Reproduce the text lines in the data below word for word, leaving out the pictures.

-- Opening Marker --

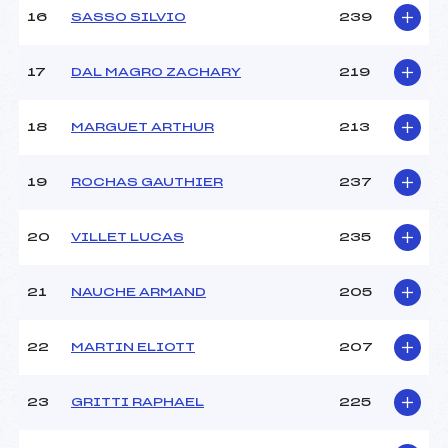
16
SASSO SILVIO
239
17
DAL MAGRO ZACHARY
219
18
MARGUET ARTHUR
213
19
ROCHAS GAUTHIER
237
20
VILLET LUCAS
235
21
NAUCHE ARMAND
205
22
MARTIN ELIOTT
207
23
GRITTI RAPHAEL
225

-- Closing Marker --

Solution for this problem:
16
SASSO SILVIO
239
17
DAL MAGRO ZACHARY
219
18
MARGUET ARTHUR
213
19
ROCHAS GAUTHIER
237
20
VILLET LUCAS
235
21
NAUCHE ARMAND
205
22
MARTIN ELIOTT
207
23
GRITTI RAPHAEL
225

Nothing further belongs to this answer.